I get that one of the weapons villains have is feeding distrust among the heroes. But this seemed out of the blue. I don't know if this is fair.

Before that conversation can continue, the car being driven by the 'escaping' criminal blows up. And then Superman who flies down and investigate is blasted away, aflame no less.

Now a flaming Superman flying out of control is concerning since who knows where he'll land. But is the only way to stop him to smack him with the Nth metal mace? And does that one blow really extinguish all the fire? And are you able to pinpoint where this out of control falling Superman will land?

This also seemed a little off. 

But it works. Superman comes to. And he says it felt like he was struck by something. But who?

With that Deathstroke a true dead end, the League and Checkmate go to interrogate the two Deathstrokes thrown in Belle Reve. This one admits he is former DEO with all sorts of psychic barriers. 

Given how concerning this unknown force is, the League decides to use Hippolyta's lasso of truth to pry to information out of him.

I do like that the League at least discussed if it was 'fair' (and I might say 'legal') to force this guy to incriminate himself. But with the threat level potentially high, the League voted yes. I did like that being put into the conversation. 

I always thought that the lasso just forced out the truth. 

But here Bendis makes it seem like the person in the lasso sees the questioner as a monster and the answer comes out of fear. Batman and Black Adam look like creatures out of nightmares. I don't know if I want that from Diana. That isn't loving submission.

I don't know if the lasso has ever been shown in this way.

And then the big twist. After hunting down innumerable leads through lawyers, companies laundering money, and more Deathstrokes, the League seems to come to the head of the beast. (I will say these pages reminded me of old school League stories where they would split up. Each mini-team has one panel to tell a microstory here about meeting these leads.)

The power behind this new villainous spy army is ... The Royal Flush Gang???

Even the League is confused. 

Then a crazy cliffhanger. As the League debates if the Royal Flush Gang has moved on from robbery to try and become world dominators, they get word the Fortress of Solitude has been stolen.

Now this sounds like a Leviathan move given his penchant for teleporting buildings away. But Leviathan is defeated. So has someone grabbed on to that tech?

That came out of the blue.

I suppose I was entertained here if not floored. I did like the art. And seeing the League doing police work was fun in its own way. But it felt like sort of half an issue. I want so much from this title. Perhaps my expectations are too high. 

Overall grade: B-


Anonymous said...

Bendis said something on the Word Balloon podcast like there was no longer a place for Checkmate with the post-DiDio changes in direction, until he pitched that he could connect it to Justice League.
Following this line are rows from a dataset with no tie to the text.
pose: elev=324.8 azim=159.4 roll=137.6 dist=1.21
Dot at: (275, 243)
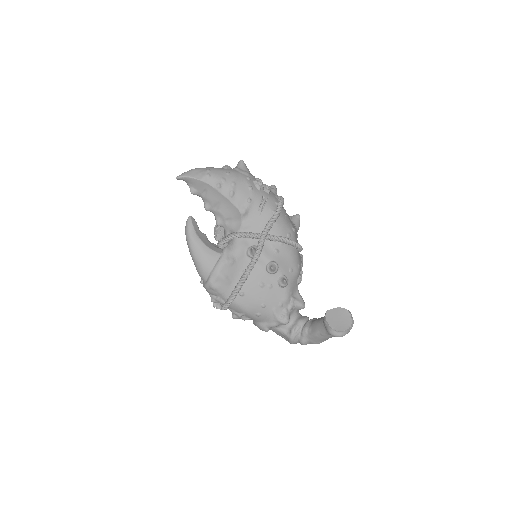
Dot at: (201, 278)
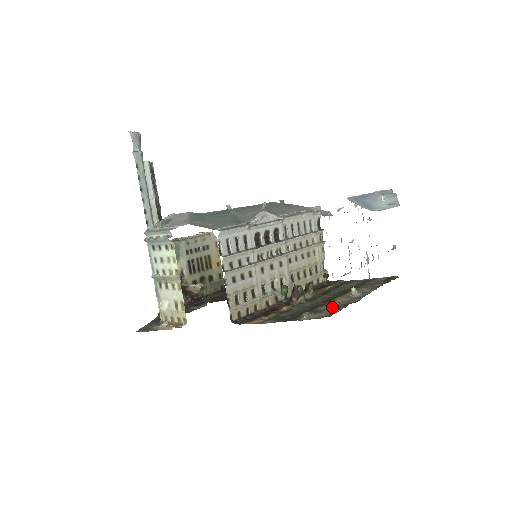
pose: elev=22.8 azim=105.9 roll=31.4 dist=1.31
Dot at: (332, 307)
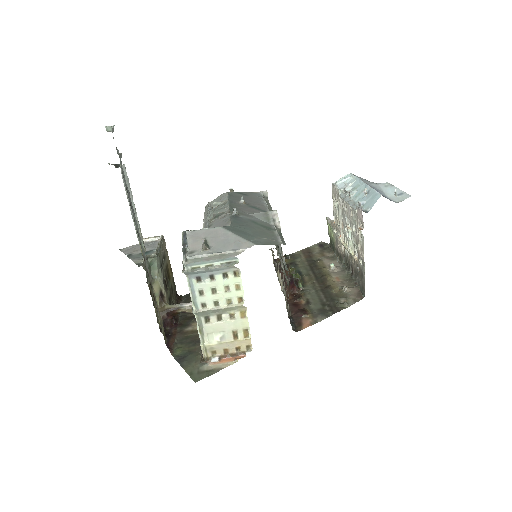
Dot at: (349, 288)
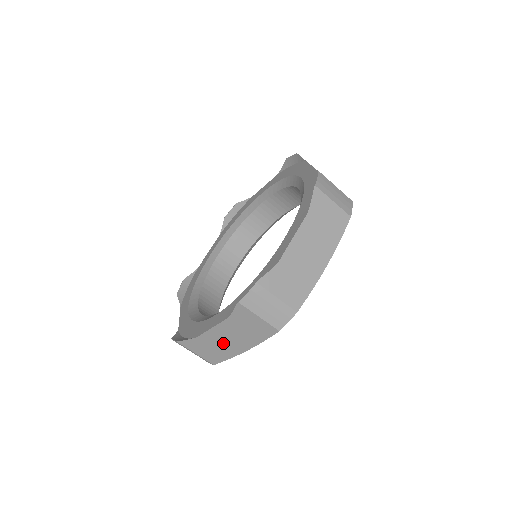
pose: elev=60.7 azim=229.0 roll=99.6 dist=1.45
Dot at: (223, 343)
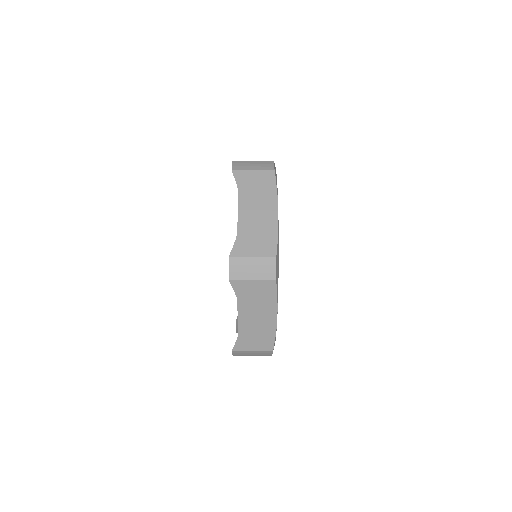
Dot at: (257, 325)
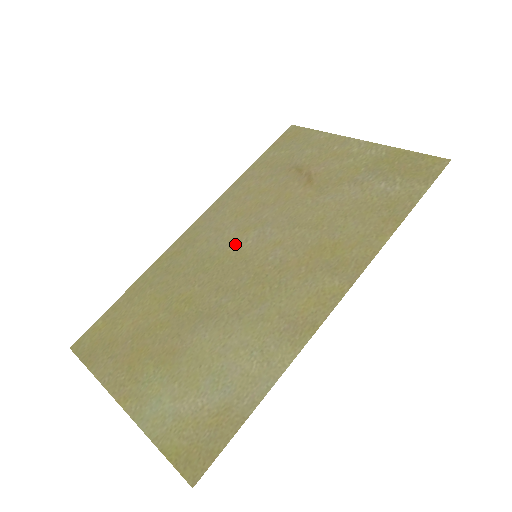
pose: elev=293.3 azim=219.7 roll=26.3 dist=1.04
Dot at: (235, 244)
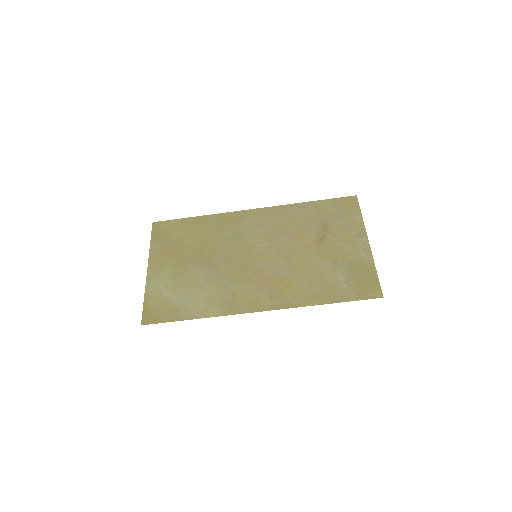
Dot at: (256, 240)
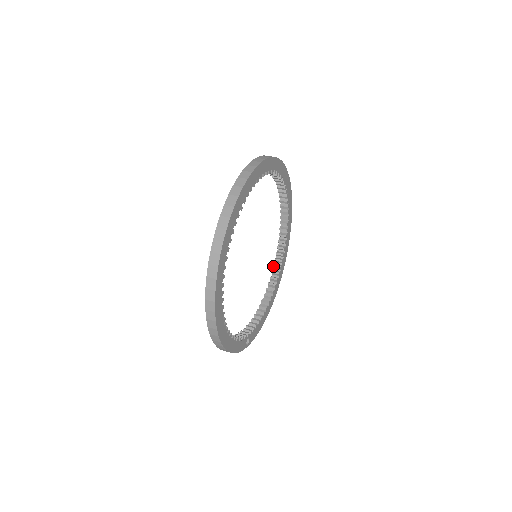
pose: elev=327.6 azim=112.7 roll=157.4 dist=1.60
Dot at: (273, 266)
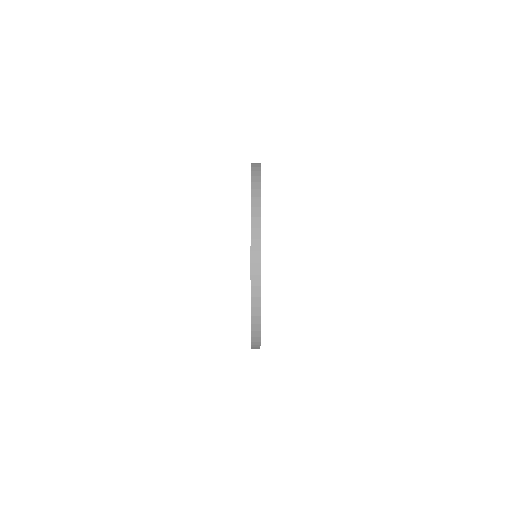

It's felt like Justice League was hijacked, but since editorial gave this the green light knowing where the story was going,I can't exactly blame it entirely on Bendis.
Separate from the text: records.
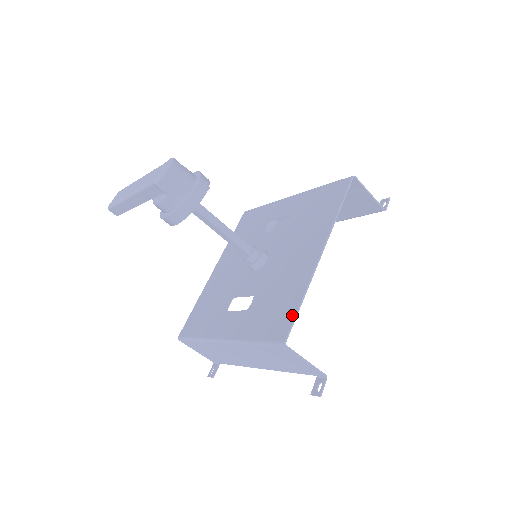
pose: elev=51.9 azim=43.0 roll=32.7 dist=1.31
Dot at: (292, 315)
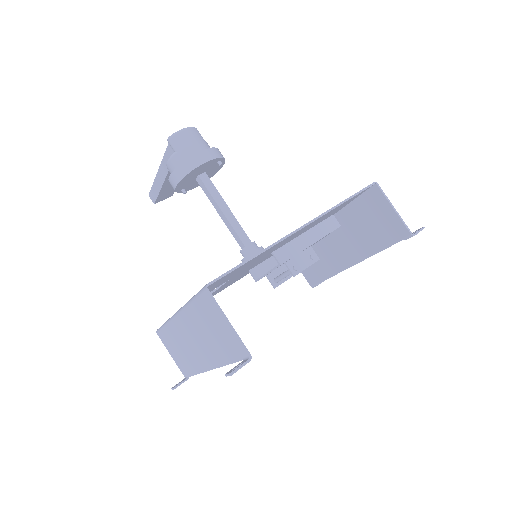
Dot at: (233, 268)
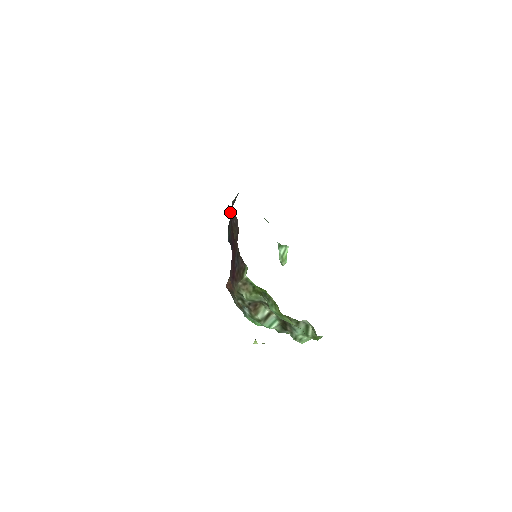
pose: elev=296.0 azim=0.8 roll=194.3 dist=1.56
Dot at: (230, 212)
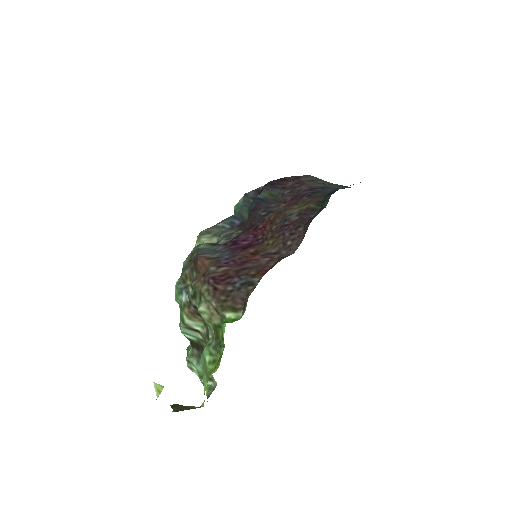
Dot at: (299, 227)
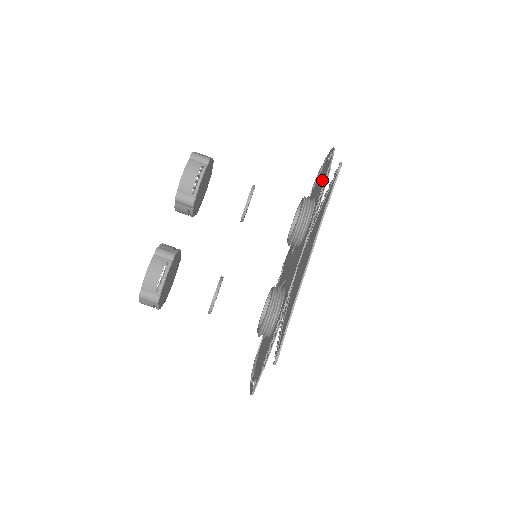
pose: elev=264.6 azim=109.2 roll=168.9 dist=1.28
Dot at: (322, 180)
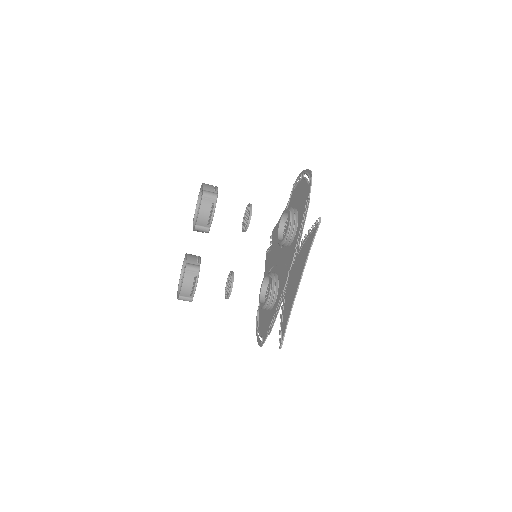
Dot at: (303, 199)
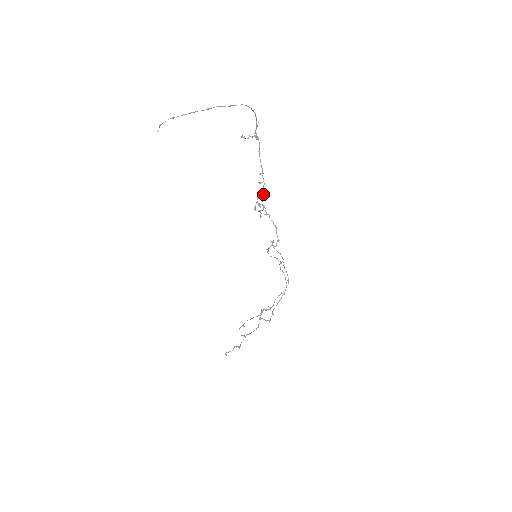
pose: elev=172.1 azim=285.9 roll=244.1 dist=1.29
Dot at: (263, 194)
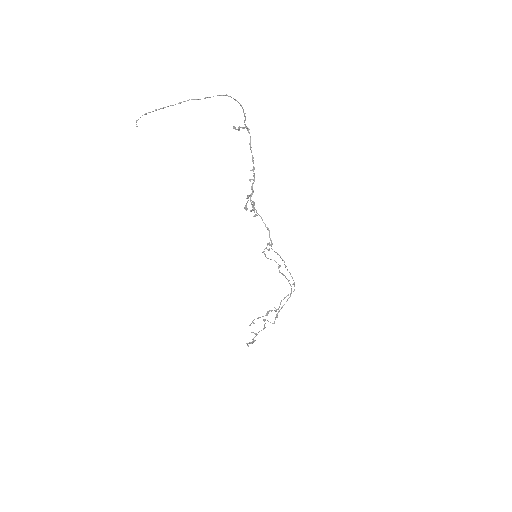
Dot at: (251, 194)
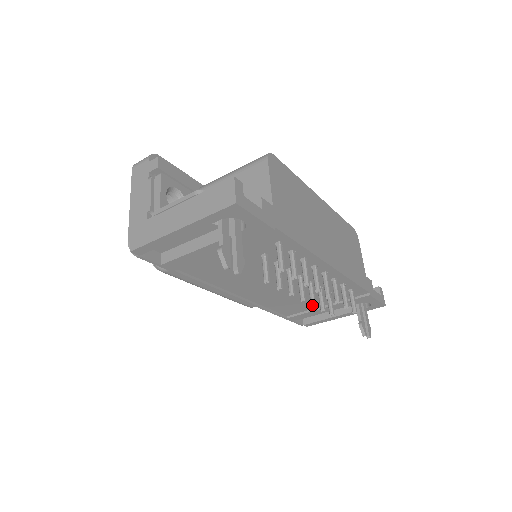
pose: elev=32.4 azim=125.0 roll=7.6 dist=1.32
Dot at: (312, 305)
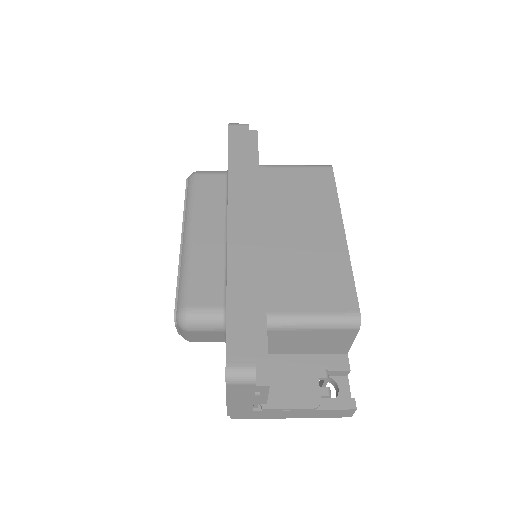
Dot at: occluded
This issue of Justice League was delayed from 10/19 to 11/9 to 11/16. Since Checkmate #5 came out on 10/26 and the finale is coming out tomorrow, the original release schedule for JL would have been even more confusing.

Checkmate #1 was in June, and if it had started in March right after Future State, Justice League probably would have made sense. That delay seems to be the root cause. I believe Bendis's run on Superman and Action was also cut short. Lots of things didn't go smoothly at the end of last year. Maybe someday someone will write a behind-the-scenes tale.


Martin Gray said...

I’m sure the behind-the-scenes story would be more satisfying than this. When things changed editorially, surely Bendis could have nipped the story in the bud, given it a minimum number of issues; instead it’s dragging on and on… if he couldn’t have come up with a new story to fill the scheduled issues, I’m sure fill-in master Dan Abnett would have stepped up.

Does anyone at this stage believe we’ll get the story behind Lois Lane’s supposed brother? Why was he the snowman’s ticket? Who’s his mother? Why was he a secret from Lois?

Nah, he’ll go the way of Diana’s long-lost brother of a few years back - mind, James Robinson did enough with him that I actually liked him as a character.